I mean, I don't even have a character name in mind. Old names, yes. Old plots, sure. Things I've started on, but those aren't fair and sort of against the nano rules. But the mind, she is blank. Empty of things like fantasy lines and mysteries to be solved and crimes to be punished and pretty damn well most anything else except for what I finally decided to write about. Something incredibly boring to most folks who walk the realm of fantasy and mystery and spies and magic. I'm going to write about real life. I'm going to write about my oldest and dearest friend. I'm going to write about anger. My anger. Not your anger, not my brother's anger, not my wife's anger... my anger.
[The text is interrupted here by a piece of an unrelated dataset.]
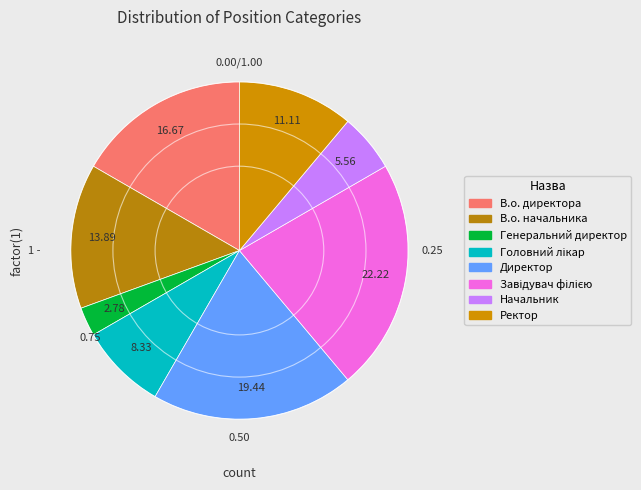

What percentage do В.о. начальника and Генеральний директор together represent?

16.7%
I'm thinking I've been needing to do this for a long, long time. I'm thinking that it's a cathartic thing, and, who knows... maybe I'll be able to write about the fuzzy bunnies and maybe bring Bags and Pockets and Grizelda back to life. Doubtful, though... See, that's one of the things that makes me angry, and I'm sure it's gonna make an appearance in the book.
I'm pretty sure I'm going to piss folks off. I'm pretty sure that it might even separate friends. Now, I'm going to try to make sure that those living are not make squickish by this. I might change the names to protect those I'm talking about, but they'll know, and more than likely those that know them will know. So, I may make passing reference to them so that the events that affected me will not point to or include them.
I'm going to try, any way...
On second thought... maybe I will write a story. A semi non fictional story about a guy who, one day, just wakes up angry. Angry at the world. Angry at his parents. Angry at the jobs that fired him and the people behind it. Angry at things done and not done.
I think I'll title it "An angry man" and see where it goes. Maybe it'll be funny. Maybe it'll be sad. Maybe it'll be both of those things. Maybe I'll even make it all the way through this Nano and hit the 50,000 word mark. Let me get started and see where it goes. ( John wakes up angry )
Well, day one ends with 2544 words under my belt. Let's see what tomorrow brings, shall we?